■ **Task instructions**
1. Answer these questions using the Amazon Bedrock custom prompt dataset page. Mark each answer (a), (b) or (c).
(a) Which file extension must a custom prompt dataset use?
(b) How many prompts can a dataset hold per automatic evaluation job at most?
(c) What does the optional category key do?
2. The Amazon Bedrock custom prompt dataset page describes what the prompt key holds in different tasks. List every task type it names for that key.
3. Extend the page on custom prompt datasets for Amazon Bedrock model evaluation, picking up after its final sentence.

───── Text under study

Use custom prompt dataset for model evaluation in Amazon Bedrock - Amazon Bedrock

Use custom prompt dataset for model evaluation in Amazon Bedrock

You can use a custom prompt dataset in model evaluation jobs.

Custom prompt datasets must be stored in Amazon S3, and use the JSON line format and use the .jsonl file extension. When you upload the dataset to Amazon S3 make sure that you update the Cross Origin Resource Sharing (CORS) configuration on the S3 bucket. To learn more about the required CORS permissions, see Required Cross Origin Resource Sharing (CORS) permission on S3 buckets.

Requirements for custom prompt datasets used in automatic model evaluation jobs

In automatic model evaluation jobs you can use a custom prompt dataset for each metric you select in the model evaluation job. Custom datasets use the JSON line format (.jsonl), and each line must be a valid JSON object. There can be up to 1000 prompts in your dataset per automatic evaluation job.

You must use the following keys in a custom dataset.

  • prompt – required to indicate the input for the following tasks:

    • The prompt that your model should respond to, in general text generation.

    • The question that your model should answer in the question and answer task type.

    • The text that your model should summarize in text summarization task.

    • The text that your model should classify in classification tasks.

  • referenceResponse – required to indicate the ground truth response against which your model is evaluated for the following tasks types:

    • The answer for all prompts in question and answer tasks.

    • The answer for all accuracy, and robustness evaluations.

  • category– (optional) generates evaluation scores reported for each category.

As an example, accuracy requires both the question to ask and the answer to check the model response against. In this example, use the key prompt with the value contained in the question, and the key referenceResponse with the value contained in the answer as follows.

{ "prompt": "Bobigny is the capital of", "referenceResponse": "Seine-Saint-Denis", "category": "Capitals" }

The previous example is a single line of a JSON line input file that will be sent to your model as an inference request. Model will be invoked for every such record in your JSON line dataset. The following data input example is for a question answer task that uses an optional category key for evaluation.

{"prompt":"Aurillac is the capital of", "category":"Capitals", "referenceResponse":"Cantal"} {"prompt":"Bamiyan city is the capital of", "category":"Capitals", "referenceResponse":"Bamiyan Province"} {"prompt":"Sokhumi is the capital of", "category":"Capitals", "referenceResponse":"Abkhazia"}

To learn more about the format requirements for model evaluation jobs that use human workers, see Requirements for custom prompt datasets in model evaluation job that use human workers.

──────────
───── Provided data

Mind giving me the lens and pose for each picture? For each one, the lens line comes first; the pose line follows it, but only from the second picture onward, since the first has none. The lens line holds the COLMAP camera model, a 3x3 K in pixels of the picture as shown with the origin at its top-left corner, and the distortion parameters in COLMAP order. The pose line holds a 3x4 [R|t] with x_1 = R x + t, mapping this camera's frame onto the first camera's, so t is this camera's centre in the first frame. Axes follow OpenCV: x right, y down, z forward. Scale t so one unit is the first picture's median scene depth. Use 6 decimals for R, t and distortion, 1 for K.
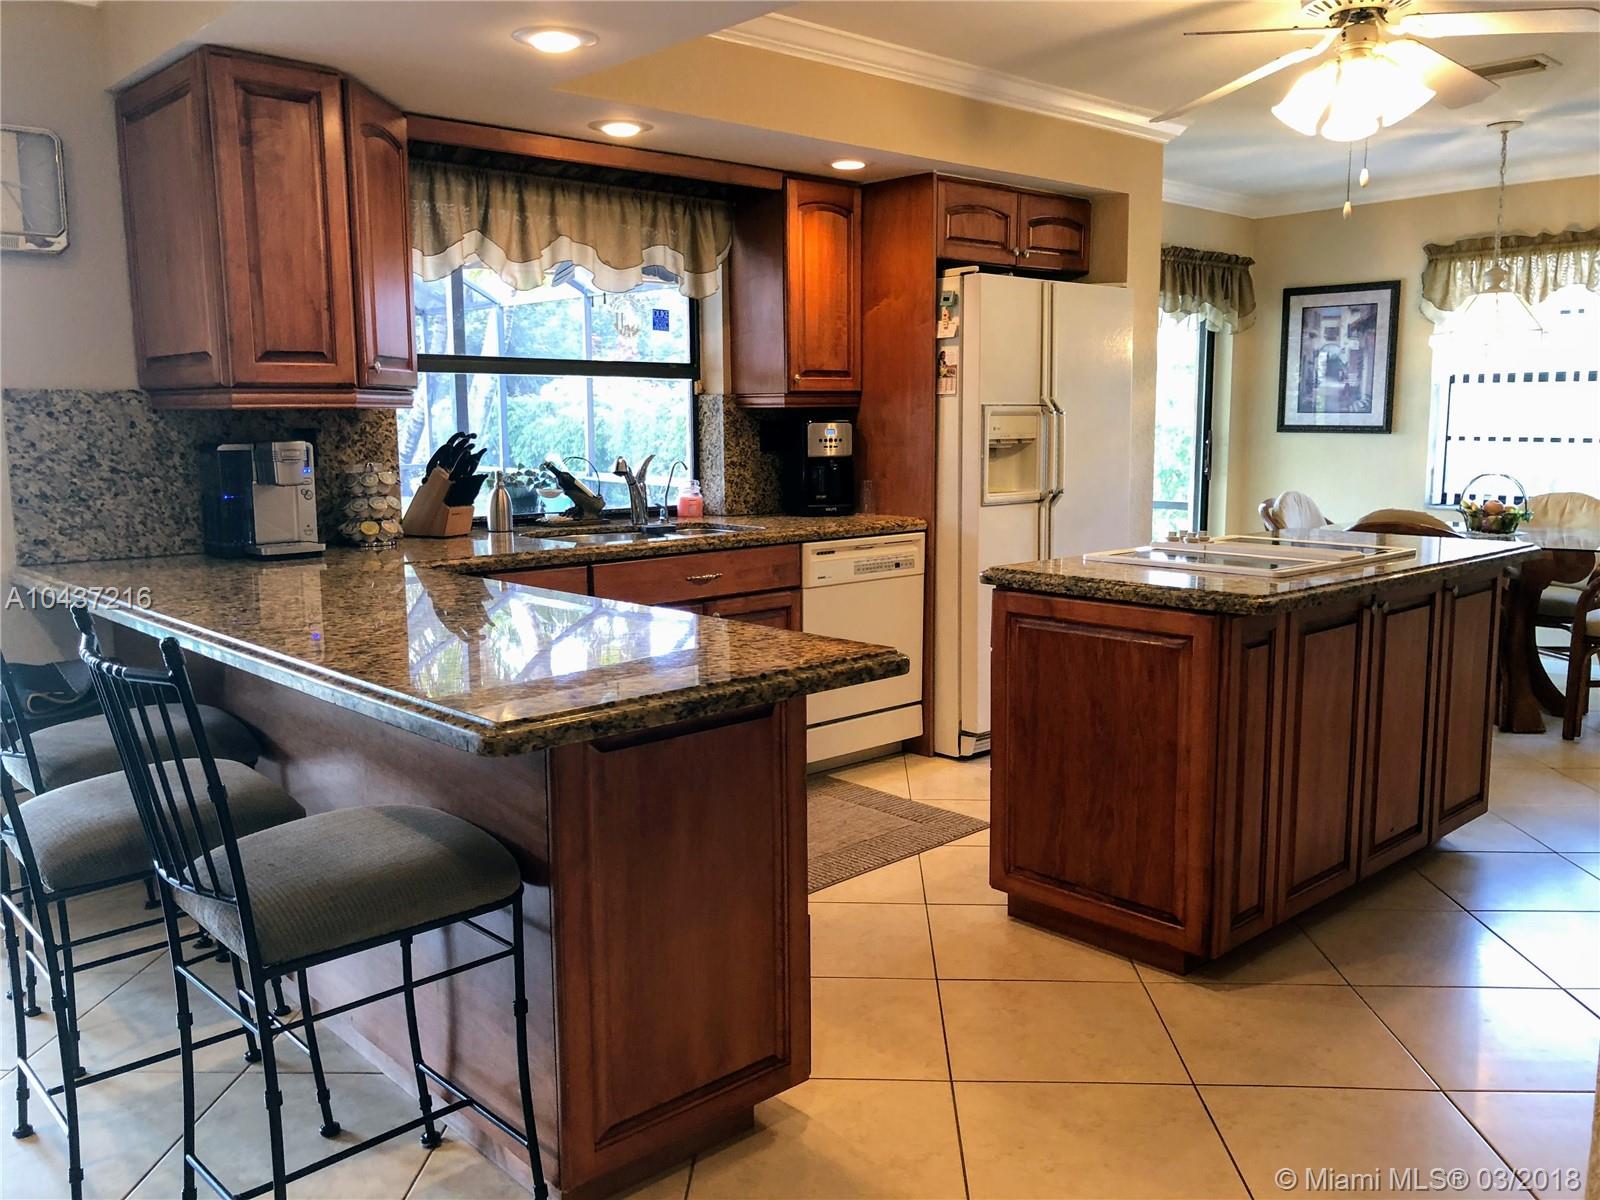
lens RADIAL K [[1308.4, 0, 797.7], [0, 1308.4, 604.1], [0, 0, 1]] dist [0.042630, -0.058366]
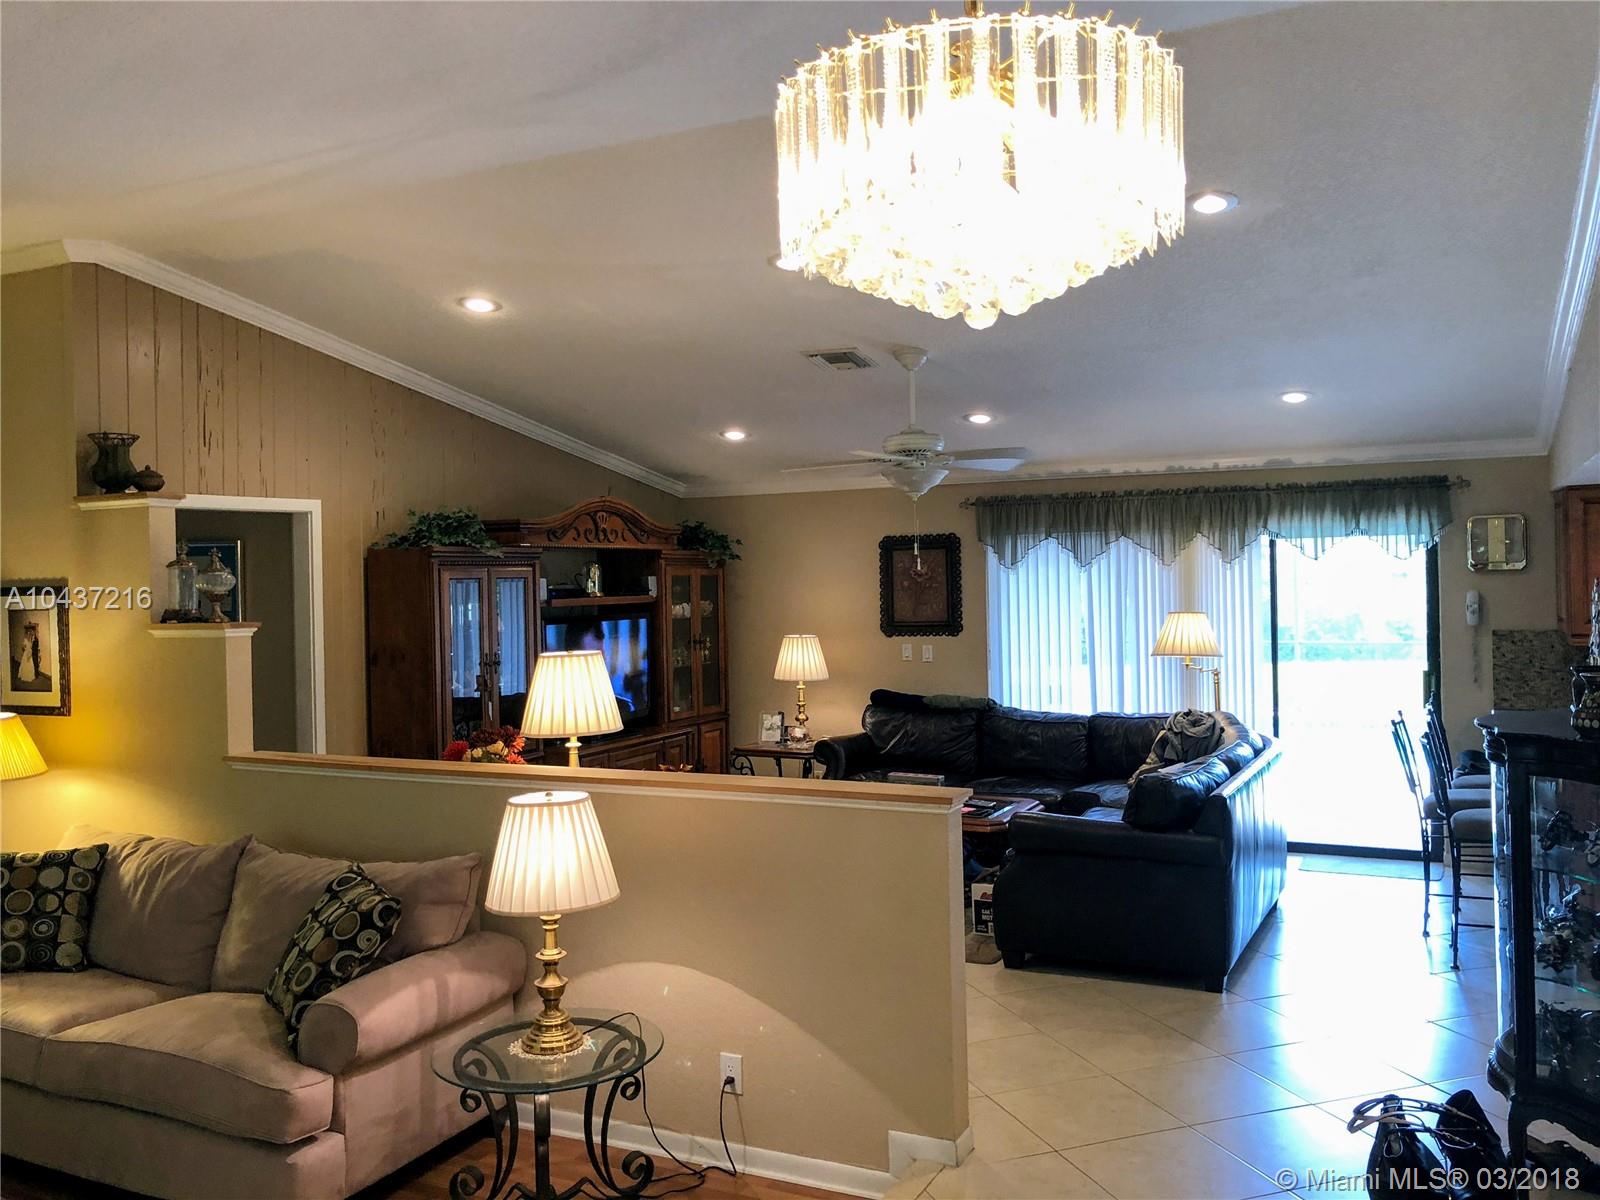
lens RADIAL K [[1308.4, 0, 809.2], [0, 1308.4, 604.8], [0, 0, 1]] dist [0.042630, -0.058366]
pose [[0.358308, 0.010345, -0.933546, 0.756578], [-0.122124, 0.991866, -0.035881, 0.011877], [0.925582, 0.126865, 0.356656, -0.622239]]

──────────
───── Provided data

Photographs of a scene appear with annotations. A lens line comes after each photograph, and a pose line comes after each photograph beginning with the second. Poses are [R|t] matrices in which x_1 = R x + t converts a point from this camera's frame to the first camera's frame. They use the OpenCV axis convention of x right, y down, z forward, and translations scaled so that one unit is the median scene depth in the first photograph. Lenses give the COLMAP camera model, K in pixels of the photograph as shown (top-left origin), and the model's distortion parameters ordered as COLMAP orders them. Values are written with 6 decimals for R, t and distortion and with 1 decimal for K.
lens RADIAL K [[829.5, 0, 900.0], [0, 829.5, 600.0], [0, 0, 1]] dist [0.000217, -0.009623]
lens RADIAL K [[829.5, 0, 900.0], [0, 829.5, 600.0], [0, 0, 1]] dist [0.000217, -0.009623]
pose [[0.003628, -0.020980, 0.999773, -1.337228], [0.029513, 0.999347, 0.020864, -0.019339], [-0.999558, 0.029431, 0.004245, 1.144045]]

──────────

■ **Replies**
1.
(a) The .jsonl extension.
(b) Up to 1000 prompts.
(c) It generates evaluation scores reported for each category.

2.
- General text generation
- Question and answer
- Text summarization
- Classification

3.
Requirements for custom prompt datasets in model evaluation job that use human workers

In the JSON line format, each line is a valid JSON object. A prompt dataset can have a maximum of 1000 prompts per model evaluation job.

A valid prompt entry must contain the prompt key. Both category and referenceResponse are optional. Use the category key to label your prompt with a specific category that you can use to filter the results when reviewing them in the model evaluation report card. Use the referenceResponse key to specify the ground truth response that your workers can reference during the evaluation.

In the worker UI, what you specify for prompt and referenceResponse are visible to your human workers.

The following is an example custom dataset that contains 6 inputs and uses the JSON line format.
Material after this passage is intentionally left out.